During a press conference at the Capitol this week, Pelosi commented on the legislation presented by Democratic congressmen John Yarmuth and Brendan Boyle in September that would transfer the authority of raising the debt ceiling from Congress to the Treasury. This also comes as more and more Democrats are considering abolishing the debt ceiling. The House is set to vote on clearing the short-term debt limit extension into early December.
“I think it has merit,” said the House Speaker regarding the legislation. Late last month, Pelosi also said the proposal was an “excellent idea.”
The calls to reform the debt ceiling also follow the refusal of Republicans in Congress to vote on raising the limit and to default instead. The GOP cited that as Democrats hold the majority in both the House and the Senate, they can do so through reconciliation, which is more time-consuming yet exempt from the filibuster. When the Senate Democrats initially held a vote on party lines, they were also blocked by the GOP through filibuster rules.
At the moment, Pelosi noted that she and other Democratic leaders are focused on making sure the legislation to avert the debt default would reach US President Joe Biden’s desk as soon as possible.
Pelosi is also tackling the debate on the $3.5 trillion reconciliation bill that also makes up a big part of Biden’s agenda as Democratic lawmakers are still trying to come to an agreement on the final number.

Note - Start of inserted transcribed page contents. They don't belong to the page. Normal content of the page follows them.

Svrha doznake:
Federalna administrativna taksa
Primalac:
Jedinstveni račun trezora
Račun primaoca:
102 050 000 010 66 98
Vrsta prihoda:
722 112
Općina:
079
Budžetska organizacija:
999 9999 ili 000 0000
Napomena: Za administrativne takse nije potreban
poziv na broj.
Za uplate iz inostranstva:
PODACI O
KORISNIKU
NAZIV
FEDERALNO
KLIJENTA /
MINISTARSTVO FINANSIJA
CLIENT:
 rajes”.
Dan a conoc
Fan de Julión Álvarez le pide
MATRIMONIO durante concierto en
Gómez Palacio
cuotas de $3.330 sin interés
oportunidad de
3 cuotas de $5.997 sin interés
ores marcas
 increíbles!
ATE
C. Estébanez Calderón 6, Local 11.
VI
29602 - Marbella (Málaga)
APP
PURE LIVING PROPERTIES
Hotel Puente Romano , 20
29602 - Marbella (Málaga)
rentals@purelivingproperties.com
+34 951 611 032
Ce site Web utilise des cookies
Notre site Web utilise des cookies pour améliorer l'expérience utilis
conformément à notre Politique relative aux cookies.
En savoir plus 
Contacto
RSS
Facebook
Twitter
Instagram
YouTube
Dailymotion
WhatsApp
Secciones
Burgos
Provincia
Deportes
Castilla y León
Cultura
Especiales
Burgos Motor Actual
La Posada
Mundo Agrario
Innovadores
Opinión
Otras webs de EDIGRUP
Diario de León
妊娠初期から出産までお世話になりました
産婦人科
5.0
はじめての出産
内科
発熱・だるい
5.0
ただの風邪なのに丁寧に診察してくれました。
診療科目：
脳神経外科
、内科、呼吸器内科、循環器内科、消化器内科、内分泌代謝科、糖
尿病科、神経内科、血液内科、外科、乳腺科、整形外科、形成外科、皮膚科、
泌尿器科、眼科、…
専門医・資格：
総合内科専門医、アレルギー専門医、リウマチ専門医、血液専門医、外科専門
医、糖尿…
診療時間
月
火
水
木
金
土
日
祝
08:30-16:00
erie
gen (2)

Following Pelosi’s recent directive that parts of the economic agenda may have to be cut down from the bill to lower the price tag, Progressive Democrats have suggested another approach to keeping all of the parts of the proposal intact.
During a press conference, Rep. Pramila Jayapal explained that should the bill be smaller, then the expansions could be shortened from the initial proposal of 10 years rather than cut out parts of the proposal completely. “If we need to cut some of them back to fewer number of years, then we’d be willing to do that,” said Jayapal. “Why is that? Because we are not going to pit child care against climate change. We’re not going to pit housing against paid leave. We’re not going to pit seniors against young people.”